### What is being asked
With images removed, transcribe each record exactly as it appears.

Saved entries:

+++++

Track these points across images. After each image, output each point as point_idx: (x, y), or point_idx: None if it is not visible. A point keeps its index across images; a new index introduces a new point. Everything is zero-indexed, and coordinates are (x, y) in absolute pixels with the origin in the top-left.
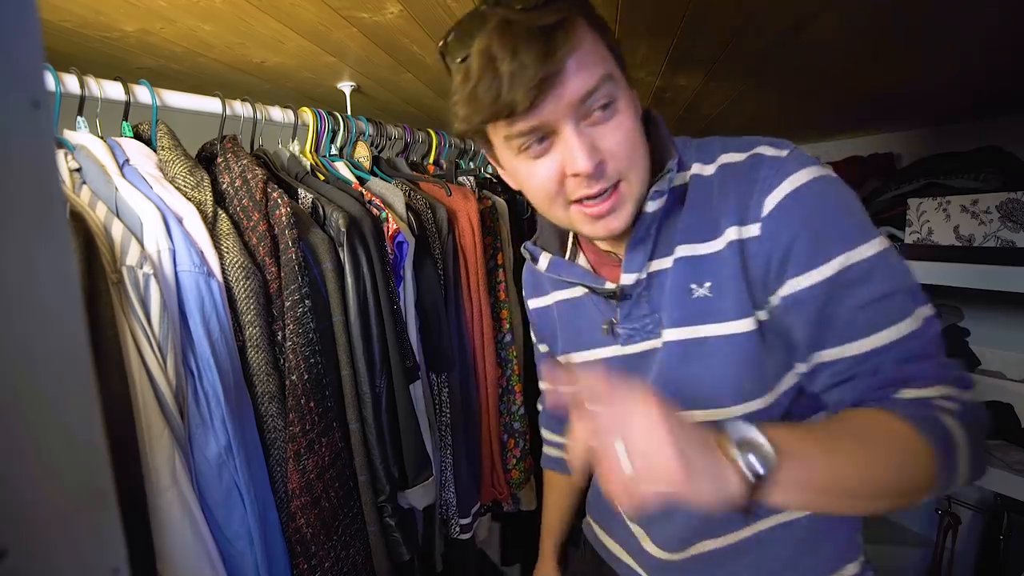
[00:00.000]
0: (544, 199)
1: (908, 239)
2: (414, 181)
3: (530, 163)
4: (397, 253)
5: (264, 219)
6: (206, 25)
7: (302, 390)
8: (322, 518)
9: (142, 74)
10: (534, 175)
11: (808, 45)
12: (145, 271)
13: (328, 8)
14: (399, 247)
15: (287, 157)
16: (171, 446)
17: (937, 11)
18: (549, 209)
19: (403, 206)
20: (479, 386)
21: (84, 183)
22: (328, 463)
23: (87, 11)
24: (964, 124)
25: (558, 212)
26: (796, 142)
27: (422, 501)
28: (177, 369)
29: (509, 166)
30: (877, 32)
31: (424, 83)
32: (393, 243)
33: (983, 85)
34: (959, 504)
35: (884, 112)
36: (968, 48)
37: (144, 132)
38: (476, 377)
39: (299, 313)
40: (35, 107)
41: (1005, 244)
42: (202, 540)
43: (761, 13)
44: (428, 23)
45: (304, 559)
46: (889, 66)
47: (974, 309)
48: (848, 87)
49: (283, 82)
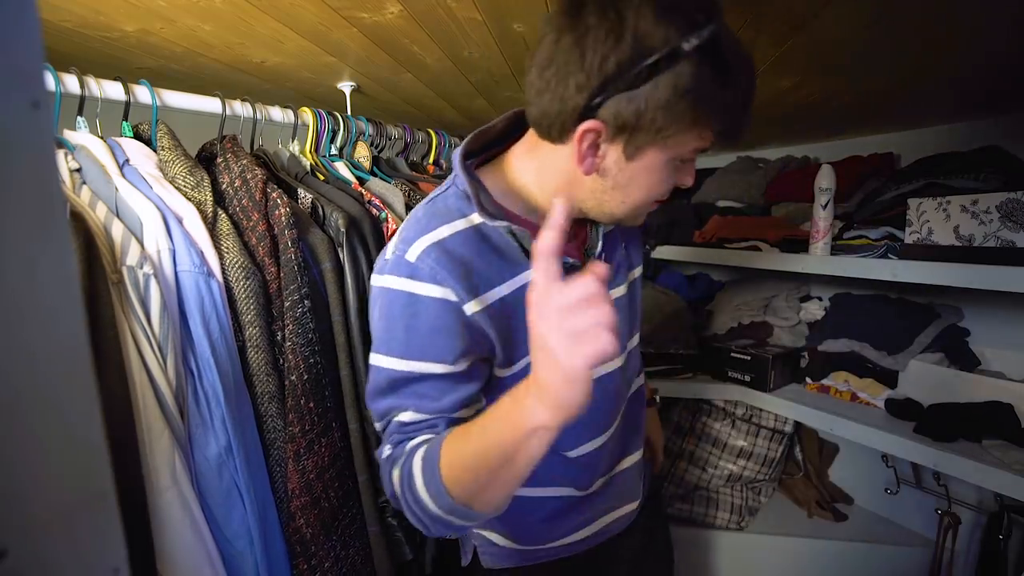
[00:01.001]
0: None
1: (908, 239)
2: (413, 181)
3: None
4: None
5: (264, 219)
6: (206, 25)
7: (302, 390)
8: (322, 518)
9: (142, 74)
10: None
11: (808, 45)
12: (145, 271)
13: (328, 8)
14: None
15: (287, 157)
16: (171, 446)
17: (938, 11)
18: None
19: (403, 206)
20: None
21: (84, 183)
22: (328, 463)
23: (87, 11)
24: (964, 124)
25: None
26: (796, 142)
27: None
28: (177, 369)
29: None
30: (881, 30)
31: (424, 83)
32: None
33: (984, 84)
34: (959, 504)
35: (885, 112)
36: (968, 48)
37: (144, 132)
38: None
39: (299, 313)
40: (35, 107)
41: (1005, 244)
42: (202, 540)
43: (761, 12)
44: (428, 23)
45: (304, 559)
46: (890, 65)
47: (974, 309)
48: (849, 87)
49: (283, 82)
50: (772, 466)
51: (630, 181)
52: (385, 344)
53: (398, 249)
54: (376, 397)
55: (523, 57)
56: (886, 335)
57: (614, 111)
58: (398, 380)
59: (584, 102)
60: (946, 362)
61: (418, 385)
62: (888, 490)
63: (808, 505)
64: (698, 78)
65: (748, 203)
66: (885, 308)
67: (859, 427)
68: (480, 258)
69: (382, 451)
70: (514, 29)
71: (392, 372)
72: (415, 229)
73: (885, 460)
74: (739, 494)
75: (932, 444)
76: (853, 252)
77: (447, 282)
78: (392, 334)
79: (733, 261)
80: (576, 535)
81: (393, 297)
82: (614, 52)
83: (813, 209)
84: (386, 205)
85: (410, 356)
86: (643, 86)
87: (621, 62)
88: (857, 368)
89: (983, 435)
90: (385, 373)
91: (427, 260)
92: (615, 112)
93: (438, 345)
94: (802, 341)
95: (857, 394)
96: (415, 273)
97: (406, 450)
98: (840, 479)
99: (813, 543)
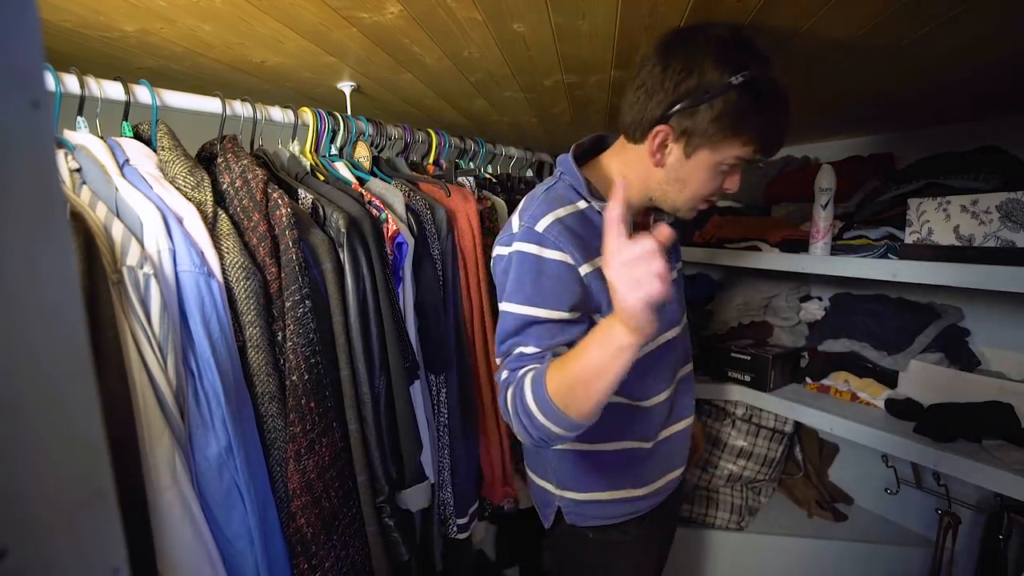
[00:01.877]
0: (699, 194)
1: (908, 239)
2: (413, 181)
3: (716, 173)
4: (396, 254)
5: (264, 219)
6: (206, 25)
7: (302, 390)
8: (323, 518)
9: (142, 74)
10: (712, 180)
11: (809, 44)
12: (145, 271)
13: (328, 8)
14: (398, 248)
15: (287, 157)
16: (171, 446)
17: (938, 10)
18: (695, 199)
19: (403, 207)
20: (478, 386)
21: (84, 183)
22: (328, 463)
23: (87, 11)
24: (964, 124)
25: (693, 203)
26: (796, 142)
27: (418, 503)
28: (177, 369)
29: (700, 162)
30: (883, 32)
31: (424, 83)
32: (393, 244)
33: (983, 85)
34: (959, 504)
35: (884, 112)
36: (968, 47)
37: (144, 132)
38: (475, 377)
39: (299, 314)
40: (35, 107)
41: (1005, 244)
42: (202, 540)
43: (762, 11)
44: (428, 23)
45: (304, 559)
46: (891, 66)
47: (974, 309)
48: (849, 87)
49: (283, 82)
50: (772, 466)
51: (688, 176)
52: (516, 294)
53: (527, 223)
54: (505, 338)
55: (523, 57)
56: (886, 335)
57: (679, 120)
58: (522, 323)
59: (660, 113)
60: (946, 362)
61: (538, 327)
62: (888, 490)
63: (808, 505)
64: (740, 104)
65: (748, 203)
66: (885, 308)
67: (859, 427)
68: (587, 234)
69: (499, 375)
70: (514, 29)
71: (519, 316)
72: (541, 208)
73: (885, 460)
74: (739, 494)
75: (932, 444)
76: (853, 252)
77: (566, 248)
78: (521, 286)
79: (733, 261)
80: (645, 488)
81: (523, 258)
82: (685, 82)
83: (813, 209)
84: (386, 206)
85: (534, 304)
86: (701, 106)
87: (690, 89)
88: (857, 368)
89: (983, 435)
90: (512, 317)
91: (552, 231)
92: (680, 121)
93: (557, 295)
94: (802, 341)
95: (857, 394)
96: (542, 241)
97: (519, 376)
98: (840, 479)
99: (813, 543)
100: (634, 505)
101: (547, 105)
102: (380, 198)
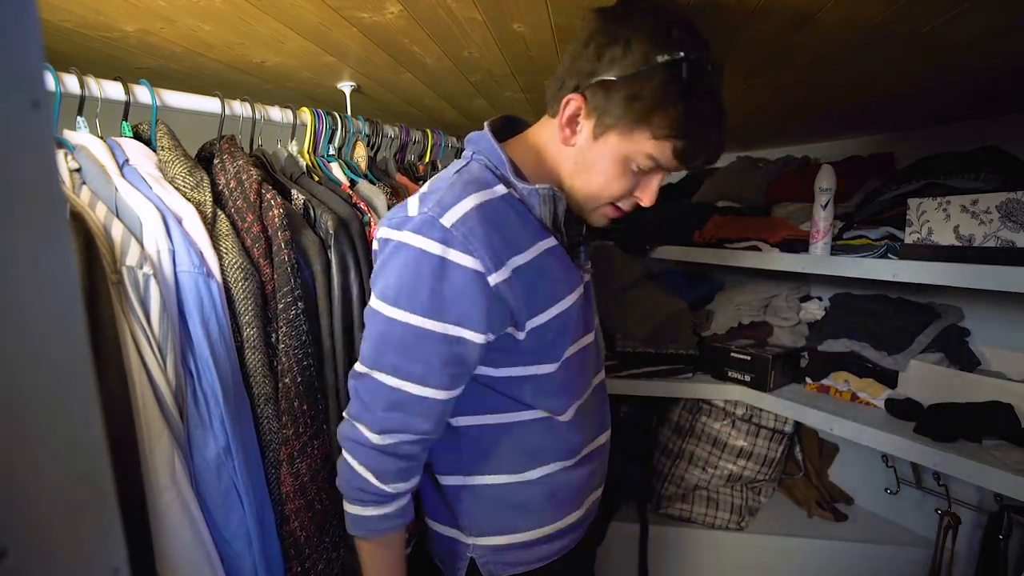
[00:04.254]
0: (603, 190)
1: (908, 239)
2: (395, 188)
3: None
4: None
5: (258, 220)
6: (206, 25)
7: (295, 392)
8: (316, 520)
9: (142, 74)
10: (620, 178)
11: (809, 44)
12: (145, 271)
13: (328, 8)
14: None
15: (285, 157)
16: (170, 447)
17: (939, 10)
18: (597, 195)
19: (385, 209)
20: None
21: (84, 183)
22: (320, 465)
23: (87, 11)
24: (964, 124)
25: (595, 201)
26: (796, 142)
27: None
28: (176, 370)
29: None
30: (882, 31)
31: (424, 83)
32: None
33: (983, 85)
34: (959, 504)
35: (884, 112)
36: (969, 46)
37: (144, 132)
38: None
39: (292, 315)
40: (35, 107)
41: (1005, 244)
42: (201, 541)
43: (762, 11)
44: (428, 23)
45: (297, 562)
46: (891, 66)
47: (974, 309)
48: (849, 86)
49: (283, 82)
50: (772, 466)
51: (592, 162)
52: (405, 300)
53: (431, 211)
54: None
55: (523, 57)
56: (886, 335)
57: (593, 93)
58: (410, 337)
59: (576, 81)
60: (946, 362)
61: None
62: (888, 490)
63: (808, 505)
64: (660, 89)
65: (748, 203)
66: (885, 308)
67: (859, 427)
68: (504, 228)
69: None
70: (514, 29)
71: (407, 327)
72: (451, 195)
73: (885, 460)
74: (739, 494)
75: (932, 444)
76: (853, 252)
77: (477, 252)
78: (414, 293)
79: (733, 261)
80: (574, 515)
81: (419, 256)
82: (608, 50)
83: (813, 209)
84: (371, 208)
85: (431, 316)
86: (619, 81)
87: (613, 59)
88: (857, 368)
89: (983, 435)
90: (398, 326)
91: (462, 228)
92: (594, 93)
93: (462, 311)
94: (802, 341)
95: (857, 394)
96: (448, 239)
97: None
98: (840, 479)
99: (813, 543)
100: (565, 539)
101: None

+++++

### The answer
Track these points across images. After each image, output each point as point_idx: (x, y), or point_idx: None if it is not visible. A point keeps its index across images; a new index introduces a new point. Everything is zero-indexed, and coordinates are (x, y) in absolute pixels with the origin in the top-left.
[00:00.000]
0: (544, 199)
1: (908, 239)
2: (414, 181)
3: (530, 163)
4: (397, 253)
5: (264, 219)
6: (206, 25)
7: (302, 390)
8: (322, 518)
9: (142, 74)
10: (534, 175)
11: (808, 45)
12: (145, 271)
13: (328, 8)
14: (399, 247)
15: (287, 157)
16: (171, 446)
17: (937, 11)
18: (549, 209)
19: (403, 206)
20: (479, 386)
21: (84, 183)
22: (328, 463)
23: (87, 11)
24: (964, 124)
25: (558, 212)
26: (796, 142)
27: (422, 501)
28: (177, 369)
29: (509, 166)
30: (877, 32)
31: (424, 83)
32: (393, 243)
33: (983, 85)
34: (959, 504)
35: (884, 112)
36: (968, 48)
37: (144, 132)
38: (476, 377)
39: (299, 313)
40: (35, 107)
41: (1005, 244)
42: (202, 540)
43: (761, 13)
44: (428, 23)
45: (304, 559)
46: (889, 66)
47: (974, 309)
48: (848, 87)
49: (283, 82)
[00:01.001]
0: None
1: (908, 239)
2: (413, 181)
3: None
4: None
5: (264, 219)
6: (206, 25)
7: (302, 390)
8: (322, 518)
9: (142, 74)
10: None
11: (808, 45)
12: (145, 271)
13: (328, 8)
14: None
15: (287, 157)
16: (171, 446)
17: (938, 11)
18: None
19: (403, 206)
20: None
21: (84, 183)
22: (328, 463)
23: (87, 11)
24: (964, 124)
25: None
26: (796, 142)
27: None
28: (177, 369)
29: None
30: (881, 30)
31: (424, 83)
32: None
33: (984, 84)
34: (959, 504)
35: (885, 112)
36: (968, 48)
37: (144, 132)
38: None
39: (299, 313)
40: (35, 107)
41: (1005, 244)
42: (202, 540)
43: (761, 12)
44: (428, 23)
45: (304, 559)
46: (890, 65)
47: (974, 309)
48: (849, 87)
49: (283, 82)
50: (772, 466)
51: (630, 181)
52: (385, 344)
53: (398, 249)
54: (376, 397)
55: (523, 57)
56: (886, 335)
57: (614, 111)
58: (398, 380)
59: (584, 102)
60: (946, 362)
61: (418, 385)
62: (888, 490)
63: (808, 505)
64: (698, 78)
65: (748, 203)
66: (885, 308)
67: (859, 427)
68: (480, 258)
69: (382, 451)
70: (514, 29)
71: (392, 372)
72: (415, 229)
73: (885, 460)
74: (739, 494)
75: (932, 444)
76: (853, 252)
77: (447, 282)
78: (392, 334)
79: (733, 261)
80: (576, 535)
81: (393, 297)
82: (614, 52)
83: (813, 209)
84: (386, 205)
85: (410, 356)
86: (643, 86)
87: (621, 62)
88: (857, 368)
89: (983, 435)
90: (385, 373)
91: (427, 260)
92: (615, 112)
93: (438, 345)
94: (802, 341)
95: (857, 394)
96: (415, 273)
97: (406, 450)
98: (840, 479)
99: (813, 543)
[00:01.877]
0: (699, 194)
1: (908, 239)
2: (413, 181)
3: (716, 173)
4: (396, 254)
5: (264, 219)
6: (206, 25)
7: (302, 390)
8: (323, 518)
9: (142, 74)
10: (712, 180)
11: (809, 44)
12: (145, 271)
13: (328, 8)
14: (398, 248)
15: (287, 157)
16: (171, 446)
17: (938, 10)
18: (695, 199)
19: (403, 207)
20: (478, 386)
21: (84, 183)
22: (328, 463)
23: (87, 11)
24: (964, 124)
25: (693, 203)
26: (796, 142)
27: (418, 503)
28: (177, 369)
29: (700, 162)
30: (883, 32)
31: (424, 83)
32: (393, 244)
33: (983, 85)
34: (959, 504)
35: (884, 112)
36: (968, 47)
37: (144, 132)
38: (475, 377)
39: (299, 314)
40: (35, 107)
41: (1005, 244)
42: (202, 540)
43: (762, 11)
44: (428, 23)
45: (304, 559)
46: (891, 66)
47: (974, 309)
48: (849, 87)
49: (283, 82)
50: (772, 466)
51: (688, 176)
52: (516, 294)
53: (527, 223)
54: (505, 338)
55: (523, 57)
56: (886, 335)
57: (679, 120)
58: (522, 323)
59: (660, 113)
60: (946, 362)
61: (538, 327)
62: (888, 490)
63: (808, 505)
64: (740, 104)
65: (748, 203)
66: (885, 308)
67: (859, 427)
68: (587, 234)
69: (499, 375)
70: (514, 29)
71: (519, 316)
72: (541, 208)
73: (885, 460)
74: (739, 494)
75: (932, 444)
76: (853, 252)
77: (566, 248)
78: (521, 286)
79: (733, 261)
80: (645, 488)
81: (523, 258)
82: (685, 82)
83: (813, 209)
84: (386, 206)
85: (534, 304)
86: (701, 106)
87: (690, 89)
88: (857, 368)
89: (983, 435)
90: (512, 317)
91: (552, 231)
92: (680, 121)
93: (557, 295)
94: (802, 341)
95: (857, 394)
96: (542, 241)
97: (519, 376)
98: (840, 479)
99: (813, 543)
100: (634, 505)
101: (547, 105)
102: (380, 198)
[00:04.254]
0: (603, 190)
1: (908, 239)
2: (395, 188)
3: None
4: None
5: (258, 220)
6: (206, 25)
7: (295, 392)
8: (316, 520)
9: (142, 74)
10: (620, 178)
11: (809, 44)
12: (145, 271)
13: (328, 8)
14: None
15: (285, 157)
16: (170, 447)
17: (939, 10)
18: (597, 195)
19: (385, 209)
20: None
21: (84, 183)
22: (320, 465)
23: (87, 11)
24: (964, 124)
25: (595, 201)
26: (796, 142)
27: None
28: (176, 370)
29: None
30: (882, 31)
31: (424, 83)
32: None
33: (983, 85)
34: (959, 504)
35: (884, 112)
36: (969, 46)
37: (144, 132)
38: None
39: (292, 315)
40: (35, 107)
41: (1005, 244)
42: (201, 541)
43: (762, 11)
44: (428, 23)
45: (297, 562)
46: (891, 66)
47: (974, 309)
48: (849, 86)
49: (283, 82)
50: (772, 466)
51: (592, 162)
52: (405, 300)
53: (431, 211)
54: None
55: (523, 57)
56: (886, 335)
57: (593, 93)
58: (410, 337)
59: (576, 81)
60: (946, 362)
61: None
62: (888, 490)
63: (808, 505)
64: (660, 89)
65: (748, 203)
66: (885, 308)
67: (859, 427)
68: (504, 228)
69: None
70: (514, 29)
71: (407, 327)
72: (451, 195)
73: (885, 460)
74: (739, 494)
75: (932, 444)
76: (853, 252)
77: (477, 252)
78: (414, 293)
79: (733, 261)
80: (574, 515)
81: (419, 256)
82: (608, 50)
83: (813, 209)
84: (371, 208)
85: (431, 316)
86: (619, 81)
87: (613, 59)
88: (857, 368)
89: (983, 435)
90: (398, 326)
91: (462, 228)
92: (594, 93)
93: (462, 311)
94: (802, 341)
95: (857, 394)
96: (448, 239)
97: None
98: (840, 479)
99: (813, 543)
100: (565, 539)
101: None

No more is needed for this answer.